Fot. Materiały prasowe
Trwają prace nad serialem aktorskim Awatar: Ostatni władca wiatru. Nie jest to jednak pierwsza próba ekranizacji Legendy Aanga. M. Night Shyamalan w 2010 stworzył film na podstawie kultowej animacji, który został przyjęty bardzo negatywnie przez widzów. Może świadczyć o tym między innymi zaledwie 5% pozytywnych opinii na Tomatometerze.
Showrunner serialu Netflixa nie zamierza obejrzeć filmu
Albert Kim, showrunner nadchodzącego serialu Netflixa, zdradził w niedawnej rozmowie z portalem EW, że "celowo" unikał obejrzenia niesławnego filmu Ostatni władca wiatru. Dlaczego?
Zdradzę ci coś: nigdy nie widziałem filmu
Shyamalana. Przez pewien okres czasu myślałem, że powinienem go obejrzeć, jednak potem zdałem sobie sprawę, że nie chcę, by jego fragmenty pojawiały się w mojej głowie, gdy zacznę pracować nad naszym projektem. Więc celowo unikałem seansu.
Albert Kim o krytyce filmu Ostatni władca wiatru
Albert Kim dodał jednak, że to nie znaczy, że nie słyszał niepochlebnych opinii na jego temat.
Ta krytyka obejmowała wiele kwestii, od obsadzenia białych aktorów w rolach Azjatów i rdzennych Amerykanów, takich jak Nicola Peltz w roli władającej wodą Katary czy Jackson Wathbone jako jej brat Sokka, aż do jakości efektów specjalnych i gry aktorskiej. Nie wspominając o tym, że krytycy naprawdę nie powstrzymywali się, by podzielić się swoją niepochlebną opinią na jego temat.

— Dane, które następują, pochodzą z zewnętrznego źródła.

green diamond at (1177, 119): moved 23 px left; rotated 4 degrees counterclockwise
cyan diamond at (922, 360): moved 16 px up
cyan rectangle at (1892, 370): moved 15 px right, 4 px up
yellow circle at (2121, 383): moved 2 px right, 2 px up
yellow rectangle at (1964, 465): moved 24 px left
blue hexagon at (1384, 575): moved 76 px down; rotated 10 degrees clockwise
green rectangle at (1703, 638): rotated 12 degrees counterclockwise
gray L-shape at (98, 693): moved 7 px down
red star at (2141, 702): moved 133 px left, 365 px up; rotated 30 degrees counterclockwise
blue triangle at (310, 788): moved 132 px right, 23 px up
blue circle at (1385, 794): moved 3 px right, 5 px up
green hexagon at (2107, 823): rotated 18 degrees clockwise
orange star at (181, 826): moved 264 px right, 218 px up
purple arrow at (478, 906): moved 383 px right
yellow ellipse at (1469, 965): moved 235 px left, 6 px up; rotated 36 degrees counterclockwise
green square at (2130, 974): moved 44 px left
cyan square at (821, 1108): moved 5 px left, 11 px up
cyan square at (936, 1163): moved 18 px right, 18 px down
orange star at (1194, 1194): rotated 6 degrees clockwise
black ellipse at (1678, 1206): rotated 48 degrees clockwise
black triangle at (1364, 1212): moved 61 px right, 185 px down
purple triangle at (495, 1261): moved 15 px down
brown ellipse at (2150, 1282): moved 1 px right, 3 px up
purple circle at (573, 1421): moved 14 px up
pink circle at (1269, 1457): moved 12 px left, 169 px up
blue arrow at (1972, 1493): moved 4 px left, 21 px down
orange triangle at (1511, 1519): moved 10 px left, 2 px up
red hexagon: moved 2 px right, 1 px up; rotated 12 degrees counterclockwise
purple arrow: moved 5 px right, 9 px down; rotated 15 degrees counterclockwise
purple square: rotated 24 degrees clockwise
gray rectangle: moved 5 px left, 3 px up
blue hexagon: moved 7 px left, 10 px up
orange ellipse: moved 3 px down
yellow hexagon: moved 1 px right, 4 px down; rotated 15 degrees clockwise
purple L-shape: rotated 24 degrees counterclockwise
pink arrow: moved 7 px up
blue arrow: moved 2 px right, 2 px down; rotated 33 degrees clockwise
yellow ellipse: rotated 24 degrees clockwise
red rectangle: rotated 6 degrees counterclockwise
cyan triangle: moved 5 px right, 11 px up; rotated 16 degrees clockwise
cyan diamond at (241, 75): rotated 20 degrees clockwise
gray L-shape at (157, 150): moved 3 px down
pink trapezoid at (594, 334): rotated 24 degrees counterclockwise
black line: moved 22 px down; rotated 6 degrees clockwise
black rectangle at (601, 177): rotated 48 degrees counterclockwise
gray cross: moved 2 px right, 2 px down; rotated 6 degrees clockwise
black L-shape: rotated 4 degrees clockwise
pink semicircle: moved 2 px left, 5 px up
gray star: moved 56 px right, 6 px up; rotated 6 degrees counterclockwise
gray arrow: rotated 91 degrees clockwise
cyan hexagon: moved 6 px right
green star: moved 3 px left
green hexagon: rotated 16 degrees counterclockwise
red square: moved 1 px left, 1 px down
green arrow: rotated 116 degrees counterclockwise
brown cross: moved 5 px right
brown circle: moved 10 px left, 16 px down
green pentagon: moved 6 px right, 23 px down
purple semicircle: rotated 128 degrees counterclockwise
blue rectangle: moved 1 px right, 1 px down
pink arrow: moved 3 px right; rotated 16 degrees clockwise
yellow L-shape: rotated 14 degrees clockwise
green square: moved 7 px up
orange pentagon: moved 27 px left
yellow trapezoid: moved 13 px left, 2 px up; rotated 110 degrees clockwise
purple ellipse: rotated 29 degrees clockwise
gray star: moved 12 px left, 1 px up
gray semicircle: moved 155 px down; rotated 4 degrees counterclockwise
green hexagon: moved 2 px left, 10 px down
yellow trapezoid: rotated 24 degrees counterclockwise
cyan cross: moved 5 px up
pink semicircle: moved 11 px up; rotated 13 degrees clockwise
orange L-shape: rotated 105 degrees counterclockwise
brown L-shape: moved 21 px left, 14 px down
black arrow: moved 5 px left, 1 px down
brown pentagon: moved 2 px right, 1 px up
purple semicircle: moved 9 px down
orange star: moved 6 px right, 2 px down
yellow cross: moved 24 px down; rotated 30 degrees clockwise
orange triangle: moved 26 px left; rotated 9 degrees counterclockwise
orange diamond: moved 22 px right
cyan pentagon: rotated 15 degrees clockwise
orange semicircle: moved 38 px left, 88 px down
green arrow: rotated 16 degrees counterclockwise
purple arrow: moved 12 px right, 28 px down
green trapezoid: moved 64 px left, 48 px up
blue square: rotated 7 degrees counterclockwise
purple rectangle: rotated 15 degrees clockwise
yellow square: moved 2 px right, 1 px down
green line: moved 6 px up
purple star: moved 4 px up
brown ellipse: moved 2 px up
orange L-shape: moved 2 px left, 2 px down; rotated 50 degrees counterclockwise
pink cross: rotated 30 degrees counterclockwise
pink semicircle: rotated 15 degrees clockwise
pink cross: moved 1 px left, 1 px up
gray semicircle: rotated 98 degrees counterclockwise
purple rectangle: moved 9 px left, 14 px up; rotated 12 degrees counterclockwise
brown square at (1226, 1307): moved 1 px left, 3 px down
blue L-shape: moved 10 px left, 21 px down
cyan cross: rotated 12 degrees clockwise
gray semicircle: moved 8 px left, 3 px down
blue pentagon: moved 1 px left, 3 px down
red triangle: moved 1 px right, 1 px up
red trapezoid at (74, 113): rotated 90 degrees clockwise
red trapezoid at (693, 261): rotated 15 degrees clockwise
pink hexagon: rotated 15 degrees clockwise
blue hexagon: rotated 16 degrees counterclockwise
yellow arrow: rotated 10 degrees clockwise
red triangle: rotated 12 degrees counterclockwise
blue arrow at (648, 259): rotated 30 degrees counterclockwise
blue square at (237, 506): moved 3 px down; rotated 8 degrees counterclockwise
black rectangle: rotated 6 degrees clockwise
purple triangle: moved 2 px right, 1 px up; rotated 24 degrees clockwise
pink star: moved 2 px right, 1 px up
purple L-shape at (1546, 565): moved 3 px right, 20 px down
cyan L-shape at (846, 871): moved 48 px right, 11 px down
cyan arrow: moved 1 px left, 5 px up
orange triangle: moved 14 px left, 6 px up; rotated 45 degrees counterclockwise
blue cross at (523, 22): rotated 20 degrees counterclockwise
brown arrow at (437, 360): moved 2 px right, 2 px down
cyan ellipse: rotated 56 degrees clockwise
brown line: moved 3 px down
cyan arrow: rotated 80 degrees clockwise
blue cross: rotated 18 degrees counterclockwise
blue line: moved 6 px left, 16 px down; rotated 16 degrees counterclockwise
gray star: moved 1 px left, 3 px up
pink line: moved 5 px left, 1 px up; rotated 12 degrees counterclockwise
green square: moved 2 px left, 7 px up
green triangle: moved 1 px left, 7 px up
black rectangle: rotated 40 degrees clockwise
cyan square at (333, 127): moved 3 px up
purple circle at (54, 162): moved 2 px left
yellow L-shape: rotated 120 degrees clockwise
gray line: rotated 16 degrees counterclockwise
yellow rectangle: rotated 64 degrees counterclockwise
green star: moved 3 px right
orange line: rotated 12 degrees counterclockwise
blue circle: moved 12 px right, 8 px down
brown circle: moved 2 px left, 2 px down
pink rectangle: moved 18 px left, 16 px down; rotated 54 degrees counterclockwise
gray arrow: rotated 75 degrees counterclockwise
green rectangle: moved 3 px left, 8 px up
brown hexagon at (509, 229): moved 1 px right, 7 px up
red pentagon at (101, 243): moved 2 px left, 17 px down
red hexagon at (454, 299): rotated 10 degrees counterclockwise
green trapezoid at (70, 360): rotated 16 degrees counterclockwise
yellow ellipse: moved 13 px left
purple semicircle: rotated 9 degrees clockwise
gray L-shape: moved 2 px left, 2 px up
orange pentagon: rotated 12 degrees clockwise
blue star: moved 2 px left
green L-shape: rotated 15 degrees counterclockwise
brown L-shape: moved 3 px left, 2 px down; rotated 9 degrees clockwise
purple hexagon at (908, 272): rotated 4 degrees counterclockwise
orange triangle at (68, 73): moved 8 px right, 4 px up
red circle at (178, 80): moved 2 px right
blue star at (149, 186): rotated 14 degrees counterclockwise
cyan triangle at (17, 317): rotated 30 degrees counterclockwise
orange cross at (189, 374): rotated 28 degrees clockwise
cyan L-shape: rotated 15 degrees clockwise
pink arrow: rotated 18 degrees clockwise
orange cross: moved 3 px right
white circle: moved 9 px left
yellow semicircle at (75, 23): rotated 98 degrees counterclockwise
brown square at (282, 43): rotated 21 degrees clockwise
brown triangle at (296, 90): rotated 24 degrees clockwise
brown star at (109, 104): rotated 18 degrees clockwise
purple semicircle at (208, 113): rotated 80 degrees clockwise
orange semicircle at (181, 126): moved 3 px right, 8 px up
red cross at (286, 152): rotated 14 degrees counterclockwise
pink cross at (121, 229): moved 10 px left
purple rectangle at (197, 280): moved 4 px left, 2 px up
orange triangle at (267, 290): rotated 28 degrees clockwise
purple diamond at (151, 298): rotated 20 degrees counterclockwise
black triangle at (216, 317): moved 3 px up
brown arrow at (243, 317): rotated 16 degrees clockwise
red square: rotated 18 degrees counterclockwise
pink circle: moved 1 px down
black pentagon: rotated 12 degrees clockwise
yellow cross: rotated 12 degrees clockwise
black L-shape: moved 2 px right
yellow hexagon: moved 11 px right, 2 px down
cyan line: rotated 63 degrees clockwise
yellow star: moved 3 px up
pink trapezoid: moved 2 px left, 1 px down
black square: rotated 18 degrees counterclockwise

Wiedziałem, co mniej więcej nie podobało się fanom, ale były to pułapki, które łatwo było uniknąć - na przykład tak czy owak przeprowadzilibyśmy pasujący casting. I oddając sprawiedliwość filmowi Shymalana, to powstał w czasie, gdy technologia nie do końca jeszcze była na tyle rozwinięta, by dać światu to, na co zasługiwał. Wiedziałem więc, że efekty wizualne będą znacznie lepsze niż cokolwiek, co wtedy zrobiono.